[Dataset entries]
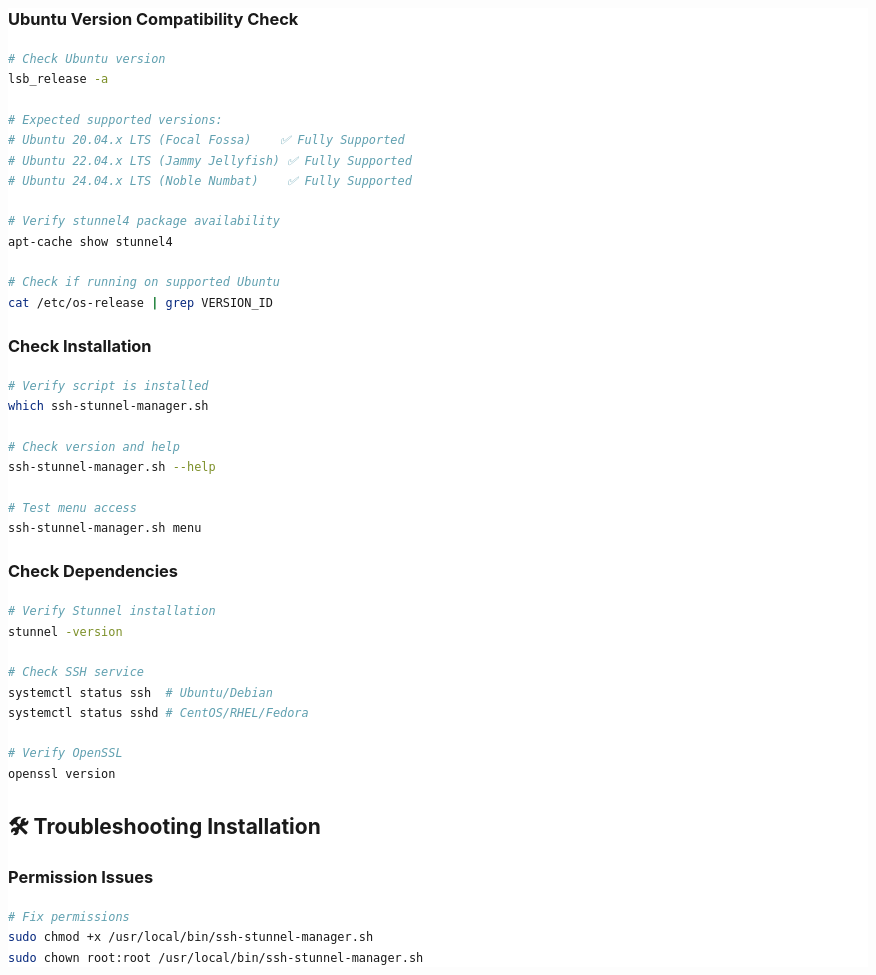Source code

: ### Ubuntu Version Compatibility Check
```bash
# Check Ubuntu version
lsb_release -a

# Expected supported versions:
# Ubuntu 20.04.x LTS (Focal Fossa)    ✅ Fully Supported
# Ubuntu 22.04.x LTS (Jammy Jellyfish) ✅ Fully Supported  
# Ubuntu 24.04.x LTS (Noble Numbat)    ✅ Fully Supported

# Verify stunnel4 package availability
apt-cache show stunnel4

# Check if running on supported Ubuntu
cat /etc/os-release | grep VERSION_ID
```

### Check Installation
```bash
# Verify script is installed
which ssh-stunnel-manager.sh

# Check version and help
ssh-stunnel-manager.sh --help

# Test menu access
ssh-stunnel-manager.sh menu
```

### Check Dependencies
```bash
# Verify Stunnel installation
stunnel -version

# Check SSH service
systemctl status ssh  # Ubuntu/Debian
systemctl status sshd # CentOS/RHEL/Fedora

# Verify OpenSSL
openssl version
```

## 🛠️ Troubleshooting Installation

### Permission Issues
```bash
# Fix permissions
sudo chmod +x /usr/local/bin/ssh-stunnel-manager.sh
sudo chown root:root /usr/local/bin/ssh-stunnel-manager.sh
```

## Work to complete
The job here is to retype the data exactly, with no pictures included.

## Response
Source code

: ### Ubuntu Version Compatibility Check
```bash
# Check Ubuntu version
lsb_release -a

# Expected supported versions:
# Ubuntu 20.04.x LTS (Focal Fossa)    ✅ Fully Supported
# Ubuntu 22.04.x LTS (Jammy Jellyfish) ✅ Fully Supported  
# Ubuntu 24.04.x LTS (Noble Numbat)    ✅ Fully Supported

# Verify stunnel4 package availability
apt-cache show stunnel4

# Check if running on supported Ubuntu
cat /etc/os-release | grep VERSION_ID
```

### Check Installation
```bash
# Verify script is installed
which ssh-stunnel-manager.sh

# Check version and help
ssh-stunnel-manager.sh --help

# Test menu access
ssh-stunnel-manager.sh menu
```

### Check Dependencies
```bash
# Verify Stunnel installation
stunnel -version

# Check SSH service
systemctl status ssh  # Ubuntu/Debian
systemctl status sshd # CentOS/RHEL/Fedora

# Verify OpenSSL
openssl version
```

## 🛠️ Troubleshooting Installation

### Permission Issues
```bash
# Fix permissions
sudo chmod +x /usr/local/bin/ssh-stunnel-manager.sh
sudo chown root:root /usr/local/bin/ssh-stunnel-manager.sh
```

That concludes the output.